Archdeacon Bruce adds later:—

"May 20th, 1893.

"I think I stated the fact that the impression of danger to Mrs. Bruce was only momentary—it passed at once—and it was only when I heard of the accident that I recalled the impression. I did not therefore go home expecting to find that anything had happened. "W. CONYBEARE BRUCE."

Mrs. Bruce writes:—

"The first thought that flashed across me as the accident happened was, 'What will W. say?' My ruling idea then was to get home before my husband, so as to save him alarm."

The Rev. A. T. Fryer, to whom the incident was originally communicated by the percipient, ascertained independently from the Vicar of Ebbw Vale that the date of Archdeacon Bruce's visit to him was April 19th, 1892. It is worth noting that here, as in case 45, an external object appears to have acted as a point de repÈre, and to have thus aided in the development of the transferred idea. Another instance of a telepathic impulse leading to speech is to be found in the Annales des Sciences Psychiques (vol. i. p. 36). The Lady Superior of a convent was moved during the celebration of a service to pray for the safety of the children of a neighbour—a visitor to the convent—who was somewhat startled by the Superior's abrupt action. It subsequently appeared that at about the time of this prayer the two boys were involved in a carriage accident.

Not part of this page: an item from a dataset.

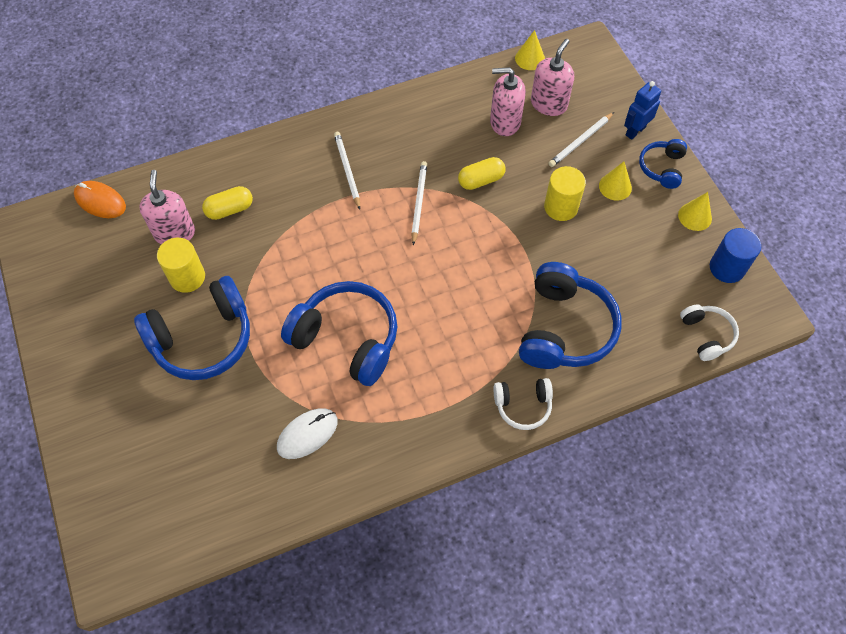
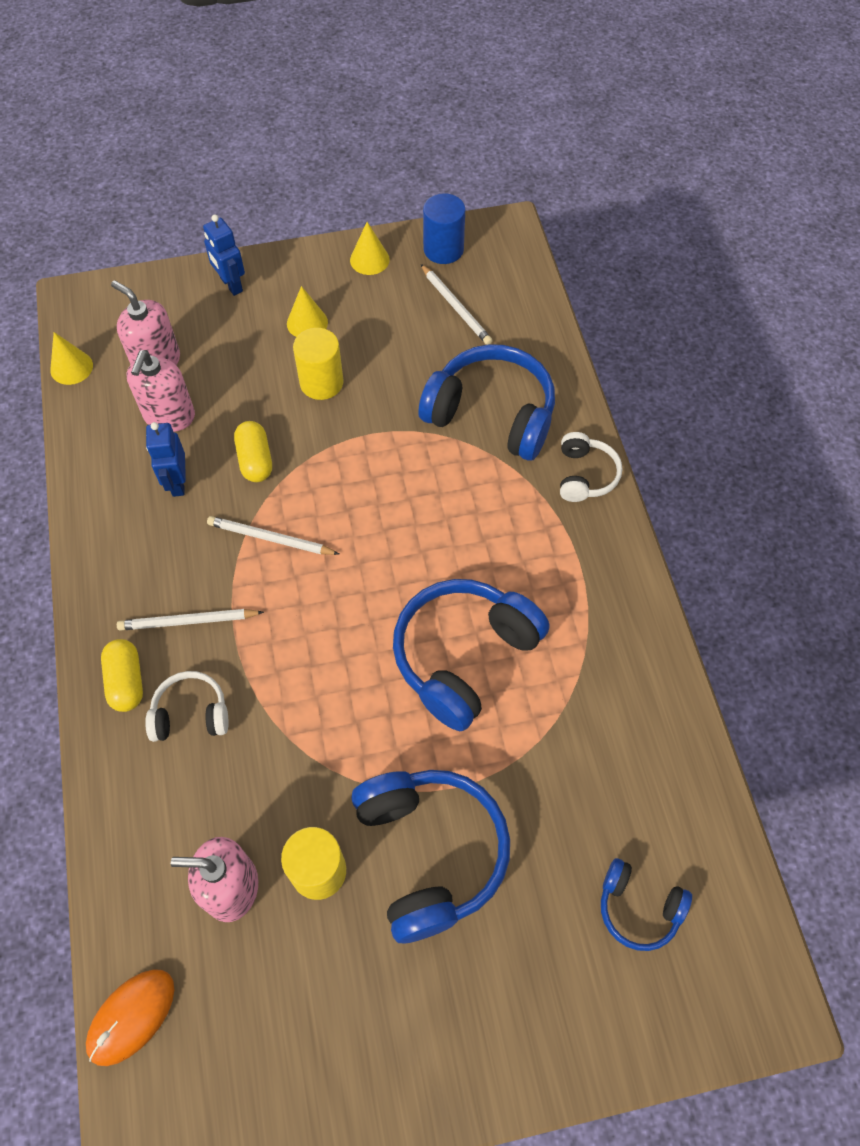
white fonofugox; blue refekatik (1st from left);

The most striking evidence, however, of telepathically induced action is to be found in automatic writing. Some experimental cases of the kind have been quoted in Chapter IV. The spontaneous cases are more numerous. Mr. Myers has recorded several instances in his article on Motor Automatism (Proc. S.P.R., vol. ix. pp. 26 et seq.), and Mr. W. T. Stead has published, in the Review of Reviews and elsewhere, accounts of messages and conversations with friends at a distance written through his hand. Generally speaking, however, where living persons are concerned, it is difficult, without full knowledge of all the circumstances, to feel assured that the facts recorded by this means are not such as might conceivably have been within the knowledge of the writer, or at least within his powers of conjecture. The best evidence, therefore, for spontaneous telepathic automatism is no doubt afforded by those cases in which some altogether unforeseen event, such as the death of the presumed agent, is communicated. Such is the case recorded by M. Aksakof (Psychische Studien, February 1889, quoted in Proc. S.P.R., vol. v. pp. 434, etc.), in which Mademoiselle Emma Stramm, a Swiss governess at Wilna, on the 15th January 1887 wrote particulars of the death on the same day of a former acquaintance of hers, August Duvanel, in Canton Zurich. A similar instance is recorded by Dr. LiÉbeault (Annales des Sciences Psychiques, vol. i. pp. 25, 26). The automatic writer was in this case at Nancy, and the person whose death was announced was a young English lady resident at Coblentz. Dr. LiÉbeault was shown the written message within an hour or two of the sÉance, and some days before news of the death was received. Other cases of the kind are recorded by M. Aksakof and others (Revue Spirite, August 1891, April 1892, etc.).